What lines in the records below include the word "fruit"? Return each one.

Working data |
=== Section Start ===

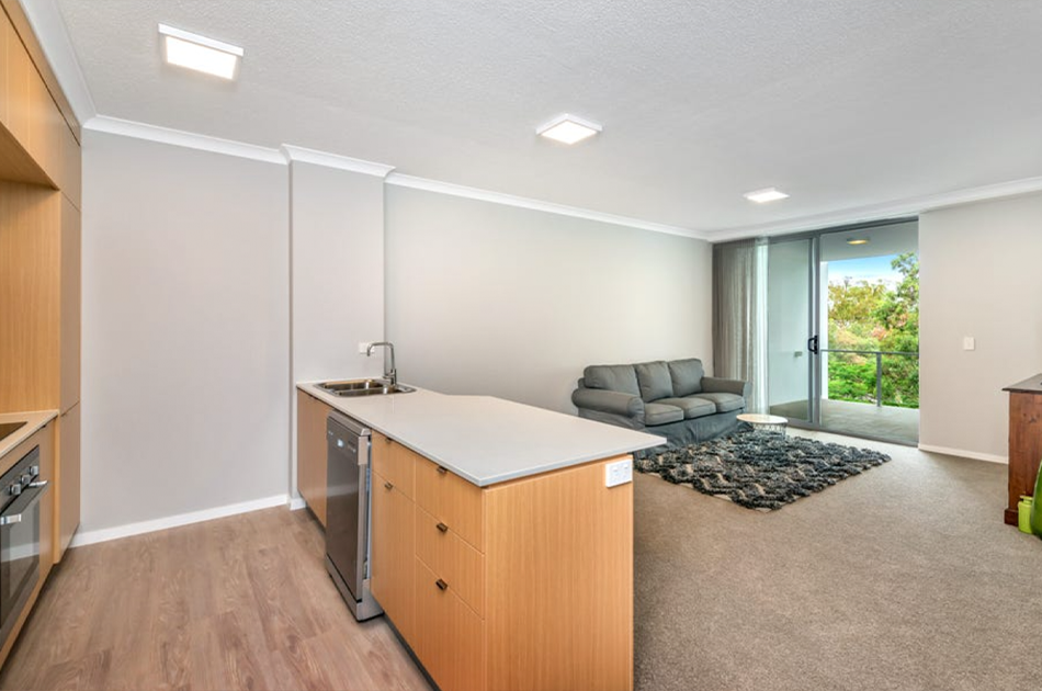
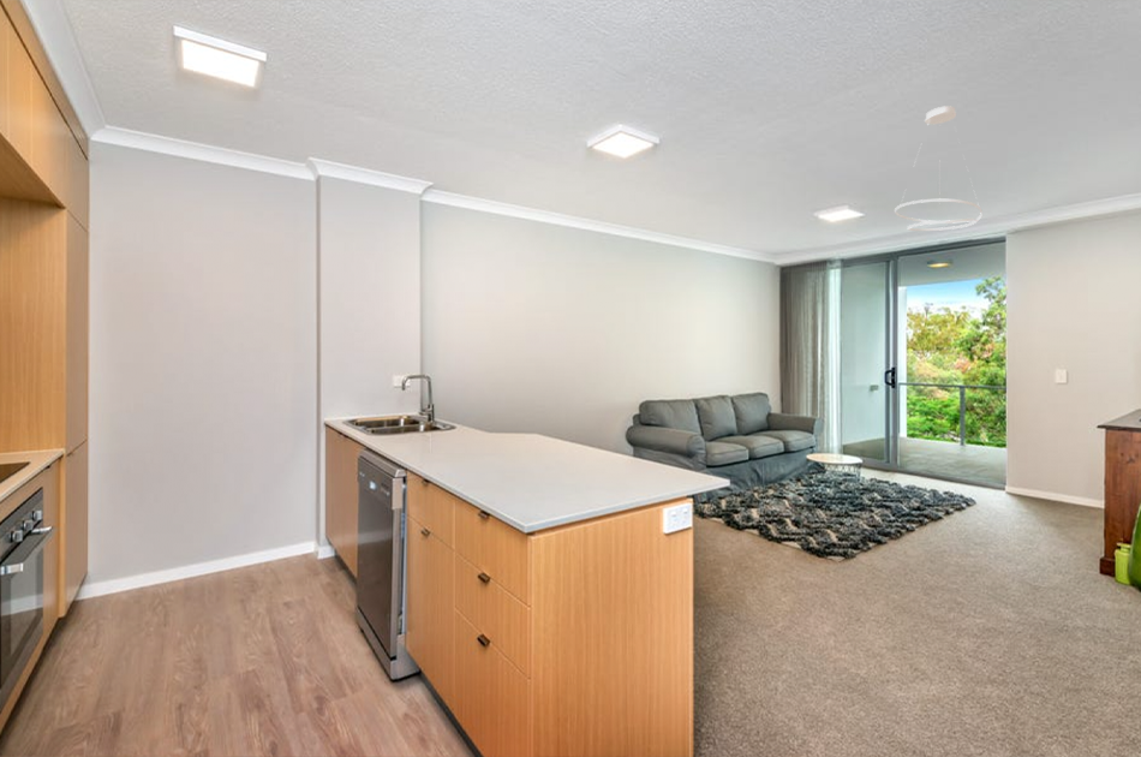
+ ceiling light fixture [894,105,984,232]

=== Section End ===
=== Section Start ===

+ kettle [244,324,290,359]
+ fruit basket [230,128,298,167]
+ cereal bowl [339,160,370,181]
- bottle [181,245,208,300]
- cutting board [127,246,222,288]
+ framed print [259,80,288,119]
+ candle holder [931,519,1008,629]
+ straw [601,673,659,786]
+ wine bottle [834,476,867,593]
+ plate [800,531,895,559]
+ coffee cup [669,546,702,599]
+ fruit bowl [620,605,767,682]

=== Section End ===

Response area |
+ fruit basket [230,128,298,167]
+ fruit bowl [620,605,767,682]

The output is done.